The exchange with this person continued and I think it ended well. I tried to clarify that I didn't think that Napoleon Hill was hogwash, it's just that his techniques didn't resonate with me. He brought up how he had been negatively affected by certain people's expression of their negativity, which I found completely valid. I have also traumatized people by expressing my negativity and I consider it a shortcoming. I don't condone the expression of negativity as a cathartic release if those present don't buy into this technique. I concluded:

IMO, for what Sher is describing to be effective:

  1. All parties must understand what's happening, be okay with it, and buy into it....
  2. It should be a short, fleeting steppingstone (think Frodo Baggins using that damned ring in an emergency) to shrugging those feelings off. The key here is acknowledging and validating them briefly before ushering them out the door rather than ignoring them, which never works with me.

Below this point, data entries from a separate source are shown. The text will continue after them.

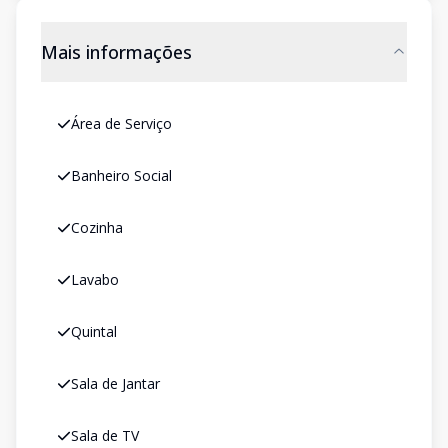
Mais informações
Área de Serviço
Banheiro Social
Cozinha
Lavabo
Quintal
Sala de Jantar
Sala de TV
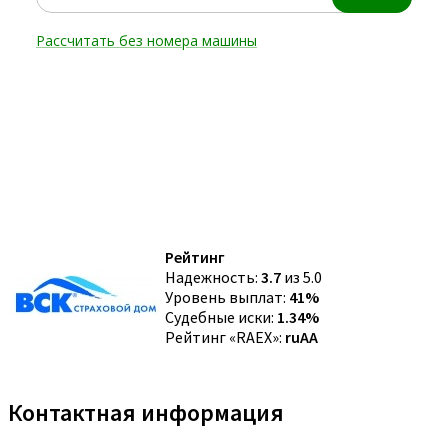
Рейтинг
Надежность:
3.7
из 5.0
Уровень выплат:
41%
Судебные иски:
1.34%
Рейтинг «RAEX»:
ruAA
Контактная информация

The crux of the matter is that different things resonate with different people, and that there are a lot of richness and degrees of freedom on the path to self-improvement.

That said, I'm interested in your take on this. Post your comments under the post for this week's newsletter on the EmpathyNow Facebook page (and feel free to Like this page if you haven't already :) ).

Juggling Update

I've started again. Stay tuned.

Chip's Tips: Chip Keeps Bugging Me!

From a distraught Chip user:

I have started lying to Chip to get him off my case. I know I can just change my settings at empathy but I keep forgetting and then don't have time. What if his reminders included a link like an unsubscribe that would kick in after so many prompts that are unopened, ignored, or skipped?

First off, I've blown off Chip on many occasions, so I'm not a saint here. That said, like I've said before, I was the one who chose those tasks and said they were important to me. If I stop the reminders, I'll assuredly let these things slip for years again. So I let the reminders come and feel guilty about them, then eventually restart the thing I that I told myself was important.